The career barbie was short lived cuz misogynists hoping to ruin girls' lives just stop making them even if it meant losing lots of money or stop making them cuz they were NOT selling?
Sounds like your homework is for your man hating studies class. Since I was raised in a communist/feminist home, I recognize the dilemma you are put in. You are likely not as radicalized as your teacher or the more rabid among your classmates (or if you are as radicalized, you will likely hate m response).
The poem is directed at feminist, men and women and anyone with feminist leanings.
"Barbie has been a NASCAR driver, an astronaut and an inspiration to Andy Warhol, among many other things." I wonder if Danica Patrick owned a Nascar barbie ? I wonder if astronaut barbie teaches women they can be astronauts or just mocks their desires.
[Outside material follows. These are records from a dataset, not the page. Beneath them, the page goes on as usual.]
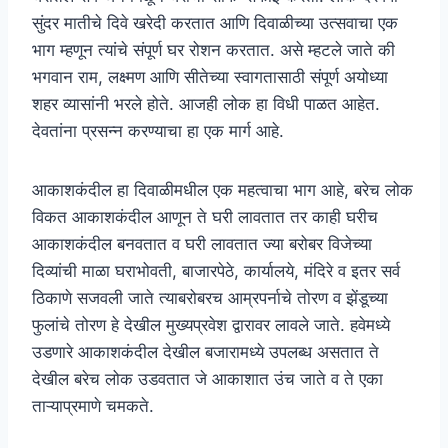
सुंदर मातीचे दिवे खरेदी करतात आणि दिवाळीच्या उत्सवाचा एक
भाग म्हणून त्यांचे संपूर्ण घर रोशन करतात. असे म्हटले जाते की
भगवान राम, लक्ष्मण आणि सीतेच्या स्वागतासाठी संपूर्ण अयोध्या
शहर व्यासांनी भरले होते. आजही लोक हा विधी पाळत आहेत.
देवतांना प्रसन्न करण्याचा हा एक मार्ग आहे.
आकाशकंदील हा दिवाळीमधील एक महत्वाचा भाग आहे, बरेच लोक
विकत आकाशकंदील आणून ते घरी लावतात तर काही घरीच
आकाशकंदील बनवतात व घरी लावतात ज्या बरोबर विजेच्या
दिव्यांची माळा घराभोवती, बाजारपेठे, कार्यालये, मंदिरे व इतर सर्व
ठिकाणे सजवली जाते त्याबरोबरच आम्रपर्नाचे तोरण व झेंडूच्या
फुलांचे तोरण हे देखील मुख्यप्रवेश द्वारावर लावले जाते. हवेमध्ये
उडणारे आकाशकंदील देखील बजारामध्ये उपलब्ध असतात ते
देखील बरेच लोक उडवतात जे आकाशात उंच जाते व ते एका
ताऱ्याप्रमाणे चमकते.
http://www.npr.org/templates/story/story…
NOTE that the liberal leaning National Public Radio does not describe Barbie in the context of patriarchal domination.
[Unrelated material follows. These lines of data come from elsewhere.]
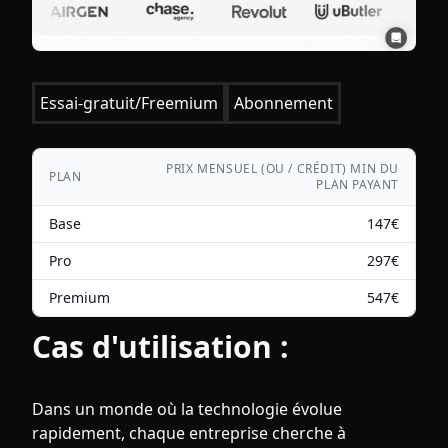
Essai-gratuit/Freemium
Abonnement
PRIX MENSUEL (OU / CRÉDIT) MIN DU
PLAN
PLAN PAYANT
Base
147
€
Pro
297
€
Premium
547
€
Cas d'utilisation :
Dans un monde où la technologie évolue
rapidement, chaque entreprise cherche à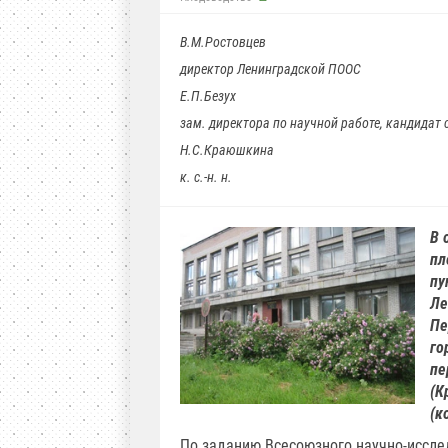
В.М.Ростовцев
директор Ленинградской ПООС
Е.П.Безух
зам. директора по научной работе, кандидат с
Н.С.Краюшкина
к. с.-н. н.
В 
пл
пу
Ле
Пе
го
пе
(К
(к
По заданию Всесоюзного научно-иссле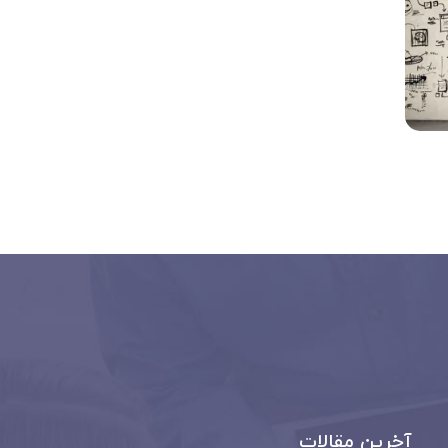
آخرین مقالات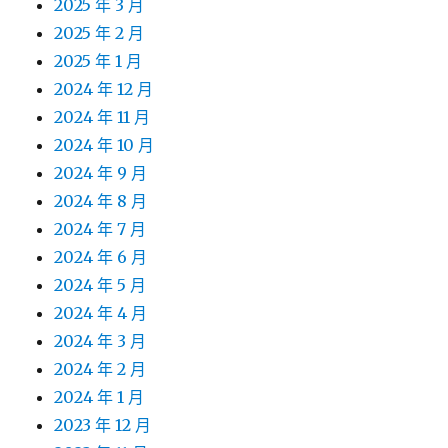
2025 年 3 月
2025 年 2 月
2025 年 1 月
2024 年 12 月
2024 年 11 月
2024 年 10 月
2024 年 9 月
2024 年 8 月
2024 年 7 月
2024 年 6 月
2024 年 5 月
2024 年 4 月
2024 年 3 月
2024 年 2 月
2024 年 1 月
2023 年 12 月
In tallying up the various grievances against Barbie, this one comes up over and over again: that the plastic, bosomy doll with the skinny waist encourages unrealistic body images, too much attention to appearance, and other superficial matters.
Two British studies found that "Barbie dolls could promote girls' insecurity about their image, which in turn may contribute indirectly to insecurity and eating disorders later in life."
Mattel tried to fix this in recent years, letting Barbie's belt buckle out a few notches, but that did not stop a West Virginia lawmaker this month from trying to ban Barbie and other dolls that, he said, emphasize beauty over deeper pursuits.
If lawmaker are trying to outlaw the doll, that kinda messes up the patriarchal conspiracy idea a bit, huh? Not that much logic was ever called for in such hate speech.
Robin Gerber, the author of Barbie and Ruth: The Story of the World's Most Famous Doll and the Woman who Created Her, said Barbie's origins are indeed somewhat salacious. But she notes that Ruth Handler's story is often overlooked: a woman who cofounded and created a company that would grow to be the world's biggest toy company.
She said Handler - who loved clothes and possessed an ample bust herself and so saw nothing wrong with either of those things - wanted to give girls an alternative to the baby doll and its proscribed role of mother.
"She came up with the idea that girls want to imagine themselves being big girls and they need a way to do it," she said. "Is it also true that culture devalues us and is sexist and values us for how we look? I would argue that Barbie has been adopted into that culture rather than creating that culture. I don't think you can lay it all on the doll."
So the dool was created by a woman who made lots of money......a stooge for the patriarchy???!?!?!?!?! or an early women entrepreneur of which feminists claim there are too few????!??!?!